Deux situations objectivement assez similaires; deux lettres exprimant la détresse, même si l’une en dit mieux les conséquences et l’autre les causes ; deux exceptions à la règle enfin, mais opérant dans deux directions diamétralement opposées. Certainement faut-il voir dans ces incohérences décisionnelles la contingence résultant de tout traitement individualisé du social. Du point de vue des requérants, toutefois, on imagine que soient difficilement intelligibles la décision et peut-être plus encore la lettre type la justifiant du fait que la « situation ne correspond pas aux conditions prévues par la circulaire du 12 janvier 1998, à savoir » personnes ou familles en situation de détresse grave exposées à des risques sérieux pour le maintien de leurs conditions d’existence « ». Certains prennent la plume pour exprimer leur étonnement indigné.

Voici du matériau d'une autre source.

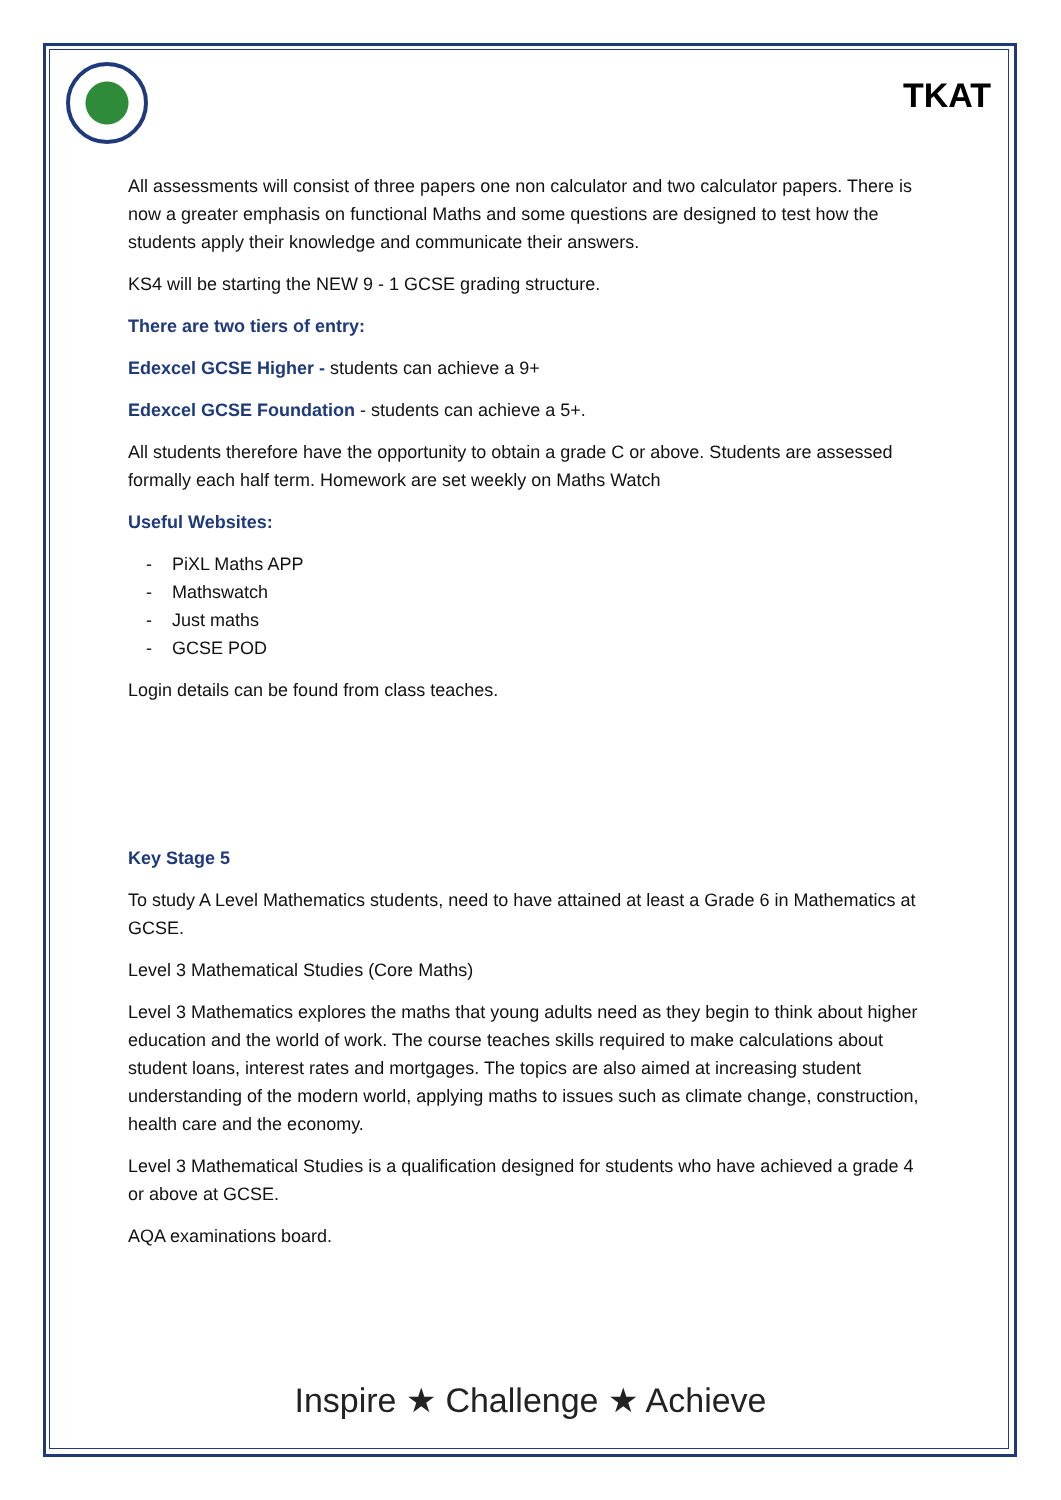TKAT
All assessments will consist of three papers one non calculator and two calculator papers. There is now a greater emphasis on functional Maths and some questions are designed to test how the students apply their knowledge and communicate their answers.
KS4 will be starting the NEW 9 - 1 GCSE grading structure.
There are two tiers of entry:
Edexcel GCSE Higher - students can achieve a 9+
Edexcel GCSE Foundation - students can achieve a 5+.
All students therefore have the opportunity to obtain a grade C or above. Students are assessed formally each half term. Homework are set weekly on Maths Watch
Useful Websites:
- PiXL Maths APP
- Mathswatch
- Just maths
- GCSE POD
Login details can be found from class teaches.
Key Stage 5
To study A Level Mathematics students, need to have attained at least a Grade 6 in Mathematics at GCSE.
Level 3 Mathematical Studies (Core Maths)
Level 3 Mathematics explores the maths that young adults need as they begin to think about higher education and the world of work. The course teaches skills required to make calculations about student loans, interest rates and mortgages. The topics are also aimed at increasing student understanding of the modern world, applying maths to issues such as climate change, construction, health care and the economy.
Level 3 Mathematical Studies is a qualification designed for students who have achieved a grade 4 or above at GCSE.
AQA examinations board.
Inspire ★ Challenge ★ Achieve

La plupart se le tiennent simplement pour dit.

Allocation : le montant qui « fait sens »

26La distribution de ressources rares concerne le plus souvent des biens unitaires, par conséquent indivisibles. Même dans le développement des politiques assistancielles, les dons en nature, par exemple dans les banques alimentaires, ou en numéraire, aujourd’hui à travers les minima sociaux, bien qu’ils puissent théoriquement faire l’objet de répartitions différenciées, sont considérés comme relevant d’un principe de stricte égalité (Thomas, 1997). L’originalité du FUS, sous cet aspect, est que les sommes allouées sont modulables en fonction de ce que l’on sait de l’histoire et des besoins de la personne, conformément d’ailleurs au souhait exprimé dans la circulaire ministérielle que la réponse soit « adaptée à la situation de chacun et proportionnée aux cas de détresse ». Pas de tout ou rien, mais des possibilités d’infinies variations du montant accordé, permettant de renforcer ou d’atténuer la décision concernant l’éligibilité : il est par exemple possible de donner peu à celui que l’on ne considérait pas tout à fait légitime à recevoir une aide et au contraire beaucoup à celui que l’on estimait bien plus digne de la manne publique, de façon à rétablir par ces choix une certaine équité qui n’a pas pu être mise en œuvre dans la sélection. Les intentions de la commission trouvent ici à s’exprimer de manière subtilement individualisée.
Si, dans l’idéologie de l’insertion, tout salaire mérite une peine (Murard, 2000), on pourrait ajouter que, dans l’idéologie de l’assistance, toute aide suppose une morale. Il faut en effet pouvoir justifier du bien-fondé de la demande, et donc de la réponse, dans un ordre du bien et du mal. Sur quels critères établir le montant accordé dès lors qu’il n’est pas fixe ? Pourquoi en effet donner plus à l’un et moins à l’autre ? Pour répondre à ces questions, il est nécessaire de mettre en œuvre des jugements reposant sur des valeurs et des affects qui se rapportent aux notions de besoins, de malheur, de mérite (Fassin, à paraître). C’est cette raison subjective qu’autorisent là encore les exposés des requérants.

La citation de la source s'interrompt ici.